**Work task**
Can you rewrite the part of the records that runs from their start through the line containing "Work Together to Achieve", both ends included, as a JSON list of strings with one string per line and blank lines omitted?

━━ Given records ━━

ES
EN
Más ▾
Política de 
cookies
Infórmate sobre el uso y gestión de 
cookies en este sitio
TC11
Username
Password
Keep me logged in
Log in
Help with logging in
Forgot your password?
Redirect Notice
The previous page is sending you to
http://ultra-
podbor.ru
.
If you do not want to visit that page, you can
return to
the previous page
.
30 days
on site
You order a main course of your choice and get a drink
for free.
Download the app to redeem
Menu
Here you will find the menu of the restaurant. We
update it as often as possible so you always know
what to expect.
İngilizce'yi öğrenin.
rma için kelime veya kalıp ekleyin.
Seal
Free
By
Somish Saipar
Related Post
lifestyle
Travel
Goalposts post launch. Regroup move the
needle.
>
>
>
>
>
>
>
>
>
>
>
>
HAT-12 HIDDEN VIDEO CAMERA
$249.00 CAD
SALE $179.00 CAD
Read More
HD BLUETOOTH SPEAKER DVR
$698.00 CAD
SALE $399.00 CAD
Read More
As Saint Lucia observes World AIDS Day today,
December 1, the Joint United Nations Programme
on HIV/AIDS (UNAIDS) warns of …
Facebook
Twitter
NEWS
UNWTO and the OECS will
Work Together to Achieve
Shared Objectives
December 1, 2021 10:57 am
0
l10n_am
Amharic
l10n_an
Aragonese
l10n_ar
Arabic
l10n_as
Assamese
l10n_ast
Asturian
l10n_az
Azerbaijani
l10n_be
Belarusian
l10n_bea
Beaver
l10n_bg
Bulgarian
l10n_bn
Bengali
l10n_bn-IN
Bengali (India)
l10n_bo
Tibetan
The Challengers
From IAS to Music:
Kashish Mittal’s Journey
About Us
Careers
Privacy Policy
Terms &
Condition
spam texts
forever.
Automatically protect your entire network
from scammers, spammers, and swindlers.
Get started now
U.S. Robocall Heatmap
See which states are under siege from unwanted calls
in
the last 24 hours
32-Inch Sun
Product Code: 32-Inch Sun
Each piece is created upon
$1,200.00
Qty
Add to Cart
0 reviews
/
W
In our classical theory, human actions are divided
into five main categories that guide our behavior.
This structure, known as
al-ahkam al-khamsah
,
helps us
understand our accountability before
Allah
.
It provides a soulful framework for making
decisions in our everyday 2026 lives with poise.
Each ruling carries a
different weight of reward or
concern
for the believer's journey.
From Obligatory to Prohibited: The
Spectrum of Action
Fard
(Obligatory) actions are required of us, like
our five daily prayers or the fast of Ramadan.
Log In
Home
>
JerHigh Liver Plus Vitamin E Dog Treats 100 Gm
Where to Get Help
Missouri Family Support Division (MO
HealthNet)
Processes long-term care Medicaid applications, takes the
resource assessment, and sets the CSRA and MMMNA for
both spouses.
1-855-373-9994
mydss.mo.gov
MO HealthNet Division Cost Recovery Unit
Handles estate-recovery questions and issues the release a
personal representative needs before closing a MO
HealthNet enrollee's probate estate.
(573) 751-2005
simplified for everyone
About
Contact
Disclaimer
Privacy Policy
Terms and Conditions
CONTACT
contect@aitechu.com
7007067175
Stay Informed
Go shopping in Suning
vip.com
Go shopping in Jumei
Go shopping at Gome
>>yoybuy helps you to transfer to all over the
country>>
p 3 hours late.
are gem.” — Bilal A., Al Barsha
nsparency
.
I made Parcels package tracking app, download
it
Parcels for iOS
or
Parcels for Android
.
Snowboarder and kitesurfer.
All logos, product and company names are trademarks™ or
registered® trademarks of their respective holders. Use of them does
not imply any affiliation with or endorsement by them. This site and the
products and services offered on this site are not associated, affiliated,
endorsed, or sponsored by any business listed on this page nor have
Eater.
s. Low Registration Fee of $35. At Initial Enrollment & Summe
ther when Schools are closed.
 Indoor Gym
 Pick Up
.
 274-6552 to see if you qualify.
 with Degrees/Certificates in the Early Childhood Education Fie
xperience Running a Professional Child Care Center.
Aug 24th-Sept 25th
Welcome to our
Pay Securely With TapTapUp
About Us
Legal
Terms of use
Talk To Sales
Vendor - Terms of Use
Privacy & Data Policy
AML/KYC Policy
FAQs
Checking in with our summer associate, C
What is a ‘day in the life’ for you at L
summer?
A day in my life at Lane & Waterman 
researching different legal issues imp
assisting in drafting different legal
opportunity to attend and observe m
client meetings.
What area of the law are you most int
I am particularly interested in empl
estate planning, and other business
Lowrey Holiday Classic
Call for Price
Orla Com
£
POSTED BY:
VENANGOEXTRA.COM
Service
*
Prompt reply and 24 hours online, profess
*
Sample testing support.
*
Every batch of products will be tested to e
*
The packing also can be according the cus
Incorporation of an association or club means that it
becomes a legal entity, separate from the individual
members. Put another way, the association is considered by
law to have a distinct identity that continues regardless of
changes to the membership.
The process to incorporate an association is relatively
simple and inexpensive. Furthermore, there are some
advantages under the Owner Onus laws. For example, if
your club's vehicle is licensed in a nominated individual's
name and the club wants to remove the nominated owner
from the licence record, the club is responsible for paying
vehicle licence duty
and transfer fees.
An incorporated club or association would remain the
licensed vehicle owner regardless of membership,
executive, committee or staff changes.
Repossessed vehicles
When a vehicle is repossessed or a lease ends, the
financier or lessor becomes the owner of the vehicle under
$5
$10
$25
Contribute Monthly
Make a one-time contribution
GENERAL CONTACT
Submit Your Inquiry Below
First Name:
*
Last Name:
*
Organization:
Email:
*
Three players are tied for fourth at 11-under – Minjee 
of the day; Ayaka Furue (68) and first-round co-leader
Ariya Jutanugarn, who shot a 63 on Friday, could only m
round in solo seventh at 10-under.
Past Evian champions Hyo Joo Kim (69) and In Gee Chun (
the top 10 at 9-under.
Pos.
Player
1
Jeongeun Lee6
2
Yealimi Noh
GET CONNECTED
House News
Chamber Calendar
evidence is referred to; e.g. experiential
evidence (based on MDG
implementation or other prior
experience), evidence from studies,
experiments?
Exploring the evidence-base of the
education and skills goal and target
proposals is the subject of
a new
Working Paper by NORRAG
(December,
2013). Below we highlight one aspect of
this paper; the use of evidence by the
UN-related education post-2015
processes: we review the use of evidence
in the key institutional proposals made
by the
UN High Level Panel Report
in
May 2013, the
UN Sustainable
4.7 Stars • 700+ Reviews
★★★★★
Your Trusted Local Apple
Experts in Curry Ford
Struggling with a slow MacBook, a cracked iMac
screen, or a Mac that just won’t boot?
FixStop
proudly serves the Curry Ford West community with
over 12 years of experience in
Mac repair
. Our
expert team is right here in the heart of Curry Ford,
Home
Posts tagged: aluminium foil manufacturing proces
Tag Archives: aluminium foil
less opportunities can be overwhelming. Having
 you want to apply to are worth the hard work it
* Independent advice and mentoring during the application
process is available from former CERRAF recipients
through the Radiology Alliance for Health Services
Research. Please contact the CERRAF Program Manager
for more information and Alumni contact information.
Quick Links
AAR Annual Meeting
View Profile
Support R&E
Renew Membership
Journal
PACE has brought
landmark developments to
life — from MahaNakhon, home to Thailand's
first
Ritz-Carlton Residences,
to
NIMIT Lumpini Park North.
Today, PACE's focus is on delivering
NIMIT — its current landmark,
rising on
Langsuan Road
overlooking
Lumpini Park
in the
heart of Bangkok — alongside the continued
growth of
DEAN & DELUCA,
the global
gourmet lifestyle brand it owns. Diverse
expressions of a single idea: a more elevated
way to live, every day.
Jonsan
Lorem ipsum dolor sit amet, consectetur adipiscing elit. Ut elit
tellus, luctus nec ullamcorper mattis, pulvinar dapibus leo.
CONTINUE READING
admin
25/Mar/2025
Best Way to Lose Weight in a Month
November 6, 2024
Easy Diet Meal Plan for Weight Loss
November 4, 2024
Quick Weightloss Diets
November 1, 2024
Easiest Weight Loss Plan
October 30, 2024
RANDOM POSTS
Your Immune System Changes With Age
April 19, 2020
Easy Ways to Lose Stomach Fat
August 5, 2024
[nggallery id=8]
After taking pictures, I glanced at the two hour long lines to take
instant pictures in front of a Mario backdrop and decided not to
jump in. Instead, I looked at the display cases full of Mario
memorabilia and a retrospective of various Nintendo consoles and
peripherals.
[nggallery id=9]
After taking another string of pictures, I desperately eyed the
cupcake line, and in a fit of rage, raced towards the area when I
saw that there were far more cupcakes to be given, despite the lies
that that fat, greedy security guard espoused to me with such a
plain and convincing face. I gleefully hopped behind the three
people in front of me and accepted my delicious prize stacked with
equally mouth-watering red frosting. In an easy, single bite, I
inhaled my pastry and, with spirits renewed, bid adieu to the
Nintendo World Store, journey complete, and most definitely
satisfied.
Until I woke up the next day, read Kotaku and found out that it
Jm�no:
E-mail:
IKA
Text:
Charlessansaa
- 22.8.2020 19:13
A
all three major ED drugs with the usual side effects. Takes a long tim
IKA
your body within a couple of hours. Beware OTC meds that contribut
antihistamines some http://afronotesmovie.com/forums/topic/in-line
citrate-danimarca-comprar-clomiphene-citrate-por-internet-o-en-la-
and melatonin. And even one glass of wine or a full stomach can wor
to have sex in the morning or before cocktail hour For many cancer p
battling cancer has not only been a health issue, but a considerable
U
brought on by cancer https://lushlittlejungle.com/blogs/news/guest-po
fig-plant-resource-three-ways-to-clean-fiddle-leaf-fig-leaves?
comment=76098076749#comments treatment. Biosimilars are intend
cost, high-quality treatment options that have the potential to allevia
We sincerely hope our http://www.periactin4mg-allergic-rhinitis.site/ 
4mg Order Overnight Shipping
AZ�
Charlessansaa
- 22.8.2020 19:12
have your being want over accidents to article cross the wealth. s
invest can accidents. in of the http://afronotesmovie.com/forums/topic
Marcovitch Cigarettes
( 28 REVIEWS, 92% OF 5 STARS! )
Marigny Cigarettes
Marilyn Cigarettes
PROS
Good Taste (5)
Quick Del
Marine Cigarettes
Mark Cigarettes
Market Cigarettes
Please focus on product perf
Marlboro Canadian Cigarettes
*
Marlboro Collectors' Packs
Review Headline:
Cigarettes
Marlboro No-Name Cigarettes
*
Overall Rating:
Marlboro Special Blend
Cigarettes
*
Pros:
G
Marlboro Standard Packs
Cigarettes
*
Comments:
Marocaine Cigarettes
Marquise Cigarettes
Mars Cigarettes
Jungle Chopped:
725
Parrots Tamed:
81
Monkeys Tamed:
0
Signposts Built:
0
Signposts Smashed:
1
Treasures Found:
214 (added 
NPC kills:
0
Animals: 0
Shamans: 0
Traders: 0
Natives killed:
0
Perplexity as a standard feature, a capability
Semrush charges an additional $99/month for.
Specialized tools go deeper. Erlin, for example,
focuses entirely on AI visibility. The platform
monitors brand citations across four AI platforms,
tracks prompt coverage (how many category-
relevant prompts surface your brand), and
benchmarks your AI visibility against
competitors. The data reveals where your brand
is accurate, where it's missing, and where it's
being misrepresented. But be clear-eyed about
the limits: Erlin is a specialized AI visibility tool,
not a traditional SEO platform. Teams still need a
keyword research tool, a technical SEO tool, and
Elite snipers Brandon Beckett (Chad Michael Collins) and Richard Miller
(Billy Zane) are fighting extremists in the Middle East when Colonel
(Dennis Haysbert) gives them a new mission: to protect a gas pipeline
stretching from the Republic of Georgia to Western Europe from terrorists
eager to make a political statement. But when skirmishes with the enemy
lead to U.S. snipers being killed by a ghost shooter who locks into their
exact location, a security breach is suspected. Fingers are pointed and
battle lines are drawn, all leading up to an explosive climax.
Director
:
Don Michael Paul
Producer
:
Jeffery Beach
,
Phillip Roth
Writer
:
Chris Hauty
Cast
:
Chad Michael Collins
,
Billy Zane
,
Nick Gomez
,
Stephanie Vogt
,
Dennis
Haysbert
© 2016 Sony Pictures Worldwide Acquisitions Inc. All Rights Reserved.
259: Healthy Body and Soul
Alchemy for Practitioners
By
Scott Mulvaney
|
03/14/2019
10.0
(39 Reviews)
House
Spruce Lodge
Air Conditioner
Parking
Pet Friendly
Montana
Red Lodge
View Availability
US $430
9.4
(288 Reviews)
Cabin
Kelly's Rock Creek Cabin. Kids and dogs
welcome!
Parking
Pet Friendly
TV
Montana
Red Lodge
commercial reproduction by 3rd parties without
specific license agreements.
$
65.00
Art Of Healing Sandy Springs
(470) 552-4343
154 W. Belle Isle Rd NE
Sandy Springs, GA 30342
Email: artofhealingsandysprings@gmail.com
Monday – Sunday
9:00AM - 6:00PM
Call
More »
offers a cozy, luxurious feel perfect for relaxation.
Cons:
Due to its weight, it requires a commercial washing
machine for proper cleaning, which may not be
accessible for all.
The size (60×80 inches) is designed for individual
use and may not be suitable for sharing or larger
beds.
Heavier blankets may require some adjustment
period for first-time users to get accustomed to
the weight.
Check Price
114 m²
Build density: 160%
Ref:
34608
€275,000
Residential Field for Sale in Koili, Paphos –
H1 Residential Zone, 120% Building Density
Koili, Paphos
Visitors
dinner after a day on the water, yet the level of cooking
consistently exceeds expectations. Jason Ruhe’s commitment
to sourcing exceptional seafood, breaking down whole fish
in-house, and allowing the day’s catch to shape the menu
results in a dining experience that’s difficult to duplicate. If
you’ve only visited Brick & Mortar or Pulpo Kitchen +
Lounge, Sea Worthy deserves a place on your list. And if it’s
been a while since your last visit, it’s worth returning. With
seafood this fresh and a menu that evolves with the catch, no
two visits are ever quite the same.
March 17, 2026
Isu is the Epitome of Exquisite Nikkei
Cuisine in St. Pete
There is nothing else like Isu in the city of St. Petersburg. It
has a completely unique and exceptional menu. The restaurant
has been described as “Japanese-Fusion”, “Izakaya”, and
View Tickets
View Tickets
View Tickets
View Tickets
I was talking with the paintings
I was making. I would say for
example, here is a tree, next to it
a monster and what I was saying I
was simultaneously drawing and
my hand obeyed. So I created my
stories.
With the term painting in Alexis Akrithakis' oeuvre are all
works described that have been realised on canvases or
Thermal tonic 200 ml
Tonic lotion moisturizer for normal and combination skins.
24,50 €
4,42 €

━━━

**Written reply**
[
  "ES",
  "EN",
  "Más ▾",
  "Política de ",
  "cookies",
  "Infórmate sobre el uso y gestión de ",
  "cookies en este sitio",
  "TC11",
  "Username",
  "Password",
  "Keep me logged in",
  "Log in",
  "Help with logging in",
  "Forgot your password?",
  "Redirect Notice",
  "The previous page is sending you to",
  "http://ultra-",
  "podbor.ru",
  ".",
  "If you do not want to visit that page, you can",
  "return to",
  "the previous page",
  ".",
  "30 days",
  "on site",
  "You order a main course of your choice and get a drink",
  "for free.",
  "Download the app to redeem",
  "Menu",
  "Here you will find the menu of the restaurant. We",
  "update it as often as possible so you always know",
  "what to expect.",
  "İngilizce'yi öğrenin.",
  "rma için kelime veya kalıp ekleyin.",
  "Seal",
  "Free",
  "By",
  "Somish Saipar",
  "Related Post",
  "lifestyle",
  "Travel",
  "Goalposts post launch. Regroup move the",
  "needle.",
  ">",
  ">",
  ">",
  ">",
  ">",
  ">",
  ">",
  ">",
  ">",
  ">",
  ">",
  ">",
  "HAT-12 HIDDEN VIDEO CAMERA",
  "$249.00 CAD",
  "SALE $179.00 CAD",
  "Read More",
  "HD BLUETOOTH SPEAKER DVR",
  "$698.00 CAD",
  "SALE $399.00 CAD",
  "Read More",
  "As Saint Lucia observes World AIDS Day today,",
  "December 1, the Joint United Nations Programme",
  "on HIV/AIDS (UNAIDS) warns of …",
  "Facebook",
  "Twitter",
  "NEWS",
  "UNWTO and the OECS will",
  "Work Together to Achieve"
]